At the end of 2022, the five-year new energy vehicle (NEV) government subsidy was officially withdrawn. Upon the phase-out of this incentive, some OEMs enacted price increases, there being the double impact of subsidy withdrawal increasing vehicle cost, and core plug-in vehicle component prices continuing to rise. According to the latest information, the current lithium carbonate price per ton has exceeded CNY500k, which directly increases cost pressure on any vehicle that has a large battery pack – battery electric vehicles (BEVs) and, to a lesser extent, plug-in hybrids (PHEVs). Despite this, at the beginning of 2023, Tesla suddenly announced that its Model 3 and Model Y prices would be reduced, only three months after the last price adjustment. The price of the Model 3 RWD version is now less than CNY250k, which is almost a 13% reduction.
From January to November 2022, according to wholesales data, there were 235,728 units of Model 3 sold and 419,341 units of Model Y. However, only 47% and 68% respectively were delivered in China (as seen in the chart below). Weakening growth in China and fewer local orders have prompted the Tesla price reduction.

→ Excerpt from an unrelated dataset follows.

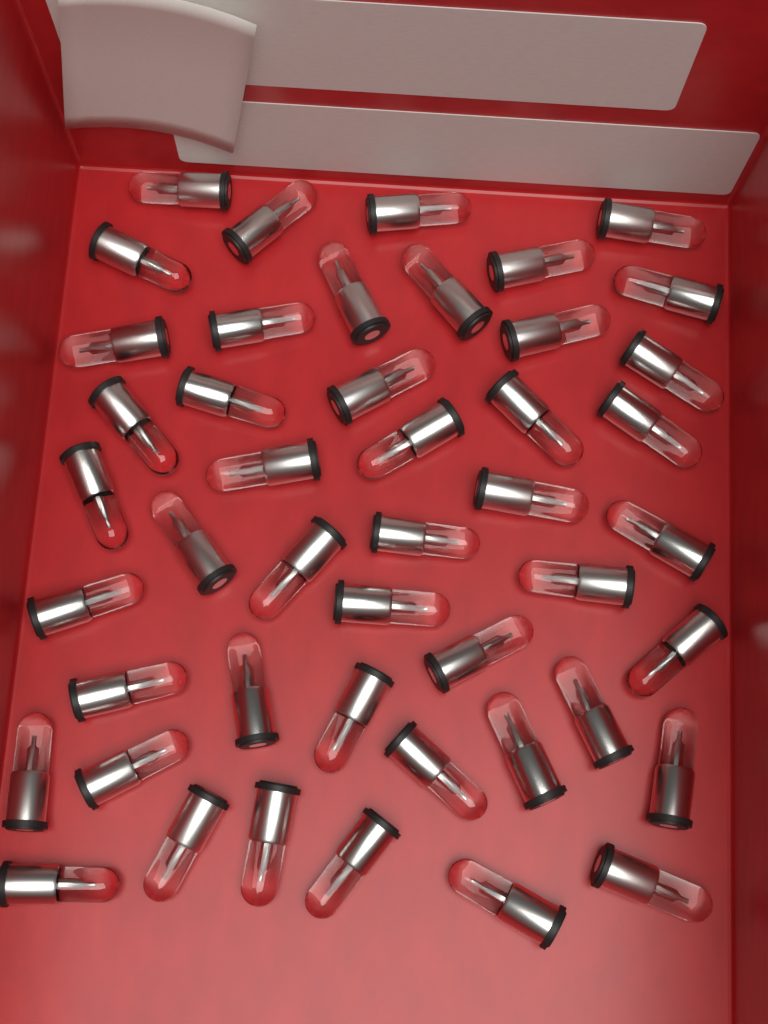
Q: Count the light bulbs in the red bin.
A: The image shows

Turning to domestic OEMs, BYD announced an increase in sales prices of its models, and many other brands including Volkswagen, BMW, Chery, Changan, and Xpeng followed suit. BYD has increased its vehicle prices by CNY2k to CNY20k, but as we know, most other NEV brands are still losing money. According to 2022 Q3 financial reports, the traditional OEMs with high net profit rates can maintain cash flow via ICE sales but NEV brands, apart from BYD and Tesla, currently operate at a loss. Although their gross margins are close, the difference between Tesla and BYD in net profit is four times (in Tesla’s favour). It means Tesla has an absolute advantage in the price war.
Tesla will avoid direct price competition which could break its control of the market. At the same time, we can see that in the last round of competition, domestic OEMs are already in the lead. Tesla would like to get more orders as a result of its price realignment, but how long this can last is unknown. Domestic OEMs have accumulated much experience in product control, but how to better apply this in future product planning and strategy is a major problem. Excellence in key new technologies will be critical, and that’s the reason most domestic OEMs prefer to focus on developing and investing in advanced functions on their vehicles. Developing what is seen as missing in Tesla’s cars could help them attract more consumers.
In addition to the impact on the NEV sector, the impact on the ICE segment is significant. In the price range from CNY250k to CNY350k, NEV penetration is 36%, most of which is contributed by Tesla. At the same time, NEV penetration in the CNY200k to CNY250k segment is only 22.4%. With the price of Tesla’s Model 3 now below CNY250k, we see scope for the phase-out of ICE to be accelerated, a result of Tesla’s advantage in the price war.